British Prime Minister Theresa May has begun forming her cabinet – appointing a new Foreign Secretary was on the top of her to-do list. Britain will need a strong figure to negotiate its exit from the EU- May has declared Boris Johnson is the man for the job.
Boris Johnson has without a doubt been one of the most significant figures throughout the ‘Brexit” campaign. Many have criticized his campaign techniques such as blaming immigration and open borders for a poor economy.
The international response to Johnson’s new position has been mixed. The former Swedish prime minister Carl Bildt tweeted: “I wish it was a joke, but I fear it isn’t.” The spokesman for the U.S. State Department, Mark Toner said, “We look forward to engaging with Boris Johnson as the new foreign secretary. This is something, frankly, a relationship that goes beyond personalities.” Whilst withholding a chuckle.
New British Leadership on Migration
The topic of migration was at the center of the ‘Brexit’ debate. Labor market complaints targeted the long-term result of EU mobility. The conservative opposition to immigration came down to the EU’s free-movement principle. Brexit campaigners advocated that the concept should be interpreted as meaning the freedom to move to a specific job rather than the freedom to cross borders to look for work or claim benefits. One of their proposals was to set-up a system in which labor migrants who arrive without a job have to register on a database, perhaps be issue with an identity care and be obliged to go home if unable to find a job within a few months.
In recent years, it has been noted by the Office of National Statistics that Non-EU migration decreased by 8% in and EU migration increased at 51% in 2015. Nevertheless, the migration crisis that has unfolded at the borders of the Mediterranean has seen a rise of Xenophobia and hate crimes as a public response. The failure for Brussels to come to a consensus on the refugee crisis, pending resettlement quotas and widespread economic decline prompted politicians to suggest that breaking ties with the EU would be a preferable solution.
Now that the UK has decided to leave, its head campaigner will be leading Brexit negotiations. More speculations about what this means for border security and migration are sure to rise. Before the referendum was put to a vote, it was likely that the UK would have to move its border from Calais, France to Dover, UK. This also has its implications concerning the migration laws; affecting then the new importation of skills, visa regimes, and trade.
May is probably best known for her tough stance on immigration as home secretary, including efforts to cut net migration numbers such as barring British citizens from bringing spouses and children into the UK unless they earn in excess of £18,600 ($24,000).
One study estimated that 15,000 children had been affected by the minimum income requirement since its implementation in 2012.
An online petition against the new charges said the fee hike “discriminated against low-earners” and Britain would lose thousands of skilled workers as a result. The petition has more than 114,000 signatures.
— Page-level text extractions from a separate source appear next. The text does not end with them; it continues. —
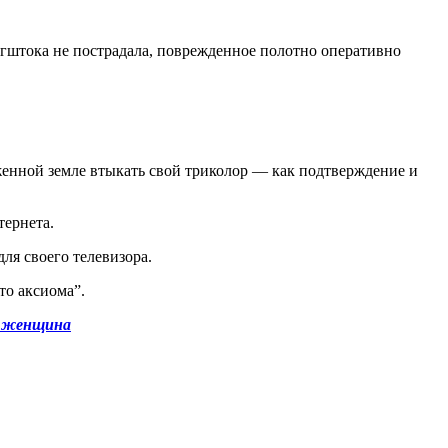
гштока не пострадала, поврежденное полотно оперативно
жженной земле втыкать свой триколор — как подтверждение и
тернета.
ля своего телевизора.
то аксиома”.
я женщина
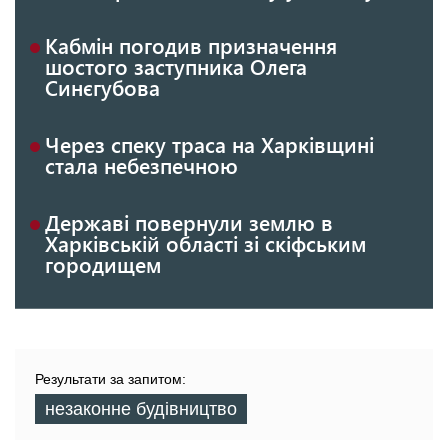
Кабмін погодив призначення
шостого заступника Олега
Синєгубова
Через спеку траса на Харківщині
стала небезпечною
Державі повернули землю в
Харківській області зі скіфським
городищем
Результати за запитом:
незаконне будівництво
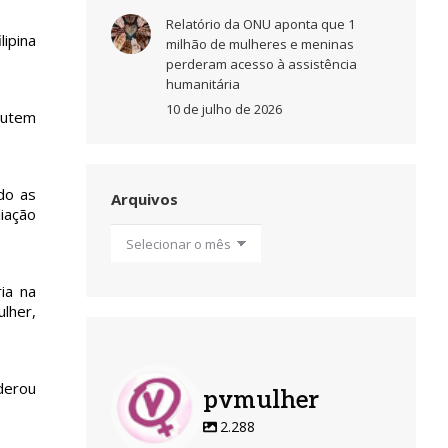
Relatório da ONU aponta que 1
ipina
milhão de mulheres e meninas
perderam acesso à assistência
humanitária
10 de julho de 2026
cutem
do as
Arquivos
iação
Arquivos
ia na
ulher,
derou
pvmulher
2.288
“We need to bring control into movement of people coming into the UK from the EU … Still I believe we should have that goal of bringing immigration down to sustainable levels.” – Theresa May
In April, Amnesty International, responded to May’s comments that suggested that Britain should withdraw from the European Convention on Human Rights (ECHR) – The organization stated this would be a violation of the Good Friday Agreement (which established a peace in Northern Ireland). May has assured observers that she will not push for Britain’s withdrawal from the ECHR as prime minister.
Eyebrows are raised and the international community awaits what Brexit means for the EU and migration. More importantly, with a figure such as Boris Johnson as Foreign Secretary what agenda can we expect from Britain moving forward?